# How “good” is your model, and how can you make it better?

What distinguishes “true artists” from “one-hit wonders” in machine learning is an understanding of how a model performs with respect to different data. This hands-on tutorial will show you how to use scikit-learn’s model evaluation functions to evaluate different models in terms of accuracy and generalisability, and search for optimal parameter configurations.
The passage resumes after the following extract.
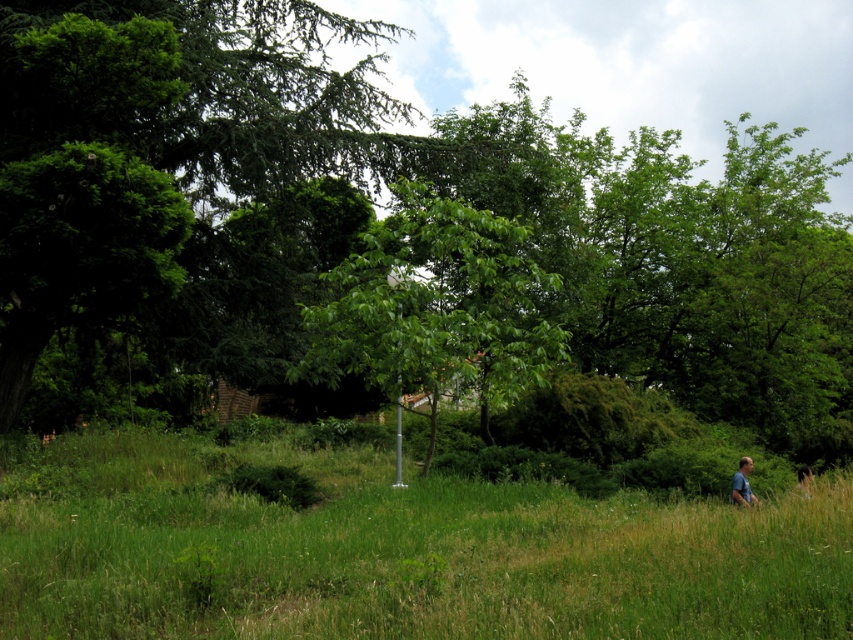
You are standing at the center of the image and want to move towards the green grass at lower right. What direction should you move in?

You should move towards the lower right direction to reach the green grass at lower right.

You are standing in the park and see the green grass at lower right and the green leafy tree at center. Which object is located to the right of the other?

The green grass at lower right is positioned on the right side of green leafy tree at center.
## Load the required libraries

In [1]:
import scipy
import numpy as np
import pandas as pd
import matplotlib.pyplot as plt
import sklearn.cross_validation as cv

# Extra functionality
import visplots

from sklearn import preprocessing, metrics 
from sklearn.neighbors import KNeighborsClassifier
from sklearn.svm import SVC
from sklearn.linear_model import LogisticRegression
from sklearn.grid_search import GridSearchCV, RandomizedSearchCV
from scipy.stats.distributions import randint

from multilayer_perceptron import multilayer_perceptron

%matplotlib inline

ImportError: No module named visplots

## Exploring and pre-processing data

The first thing you will need to do in order to work with the WDBC dataset is to read the contents from the provided .csv data file:

In [None]:
data = pd.read_csv("wdbc.csv", header=None)
data.head()

Once the data have been converted into a numpy array, we need to construct the data matrix X and the associated class vector y (target variable). 

In [None]:
# Convert to numpy array
dataArray = np.array(data)

# Cast the input data into type float
X = dataArray[:,2:].astype(float)
y = dataArray[:,1]

It is always a good practice to check the dimensionality of the imported data

In [None]:
print "X dimensions:", X.shape
print "y dimensions:", y.shape

An important thing to understand before applying any classification algorithms is how the output labels
are distributed. Are they evenly distributed? Imbalances in distribution of labels can often lead to poor classification results for the minority class even if the classification results for the majority class
are very good.

In [None]:
yFreq = scipy.stats.itemfreq(y)
print yFreq

In our current dataset, the y labels are categorical (they can only take one of a discrete set of values) and have a non-numeric representation ("M" or "B"). This is problematic for scikit-learn algorithms, since they assume numerical values, so we need to map the text categories to numerical representations.

In [None]:
le = preprocessing.LabelEncoder()
le.fit(y)
yTransformed = le.transform(y)

It is usually advisable to scale your data prior to fitting a classification model. The main advantage of scaling is to avoid attributes of greater numeric ranges dominating those in smaller numeric ranges. For the purposes of this case study, we are applying auto-scaling on the whole X dataset. (Auto-scaling: mean-centering is initially applied per column, followed by scaling where the centered columns are divided by their standard deviation). 

In [None]:
Xauto = preprocessing.StandardScaler().fit_transform(X)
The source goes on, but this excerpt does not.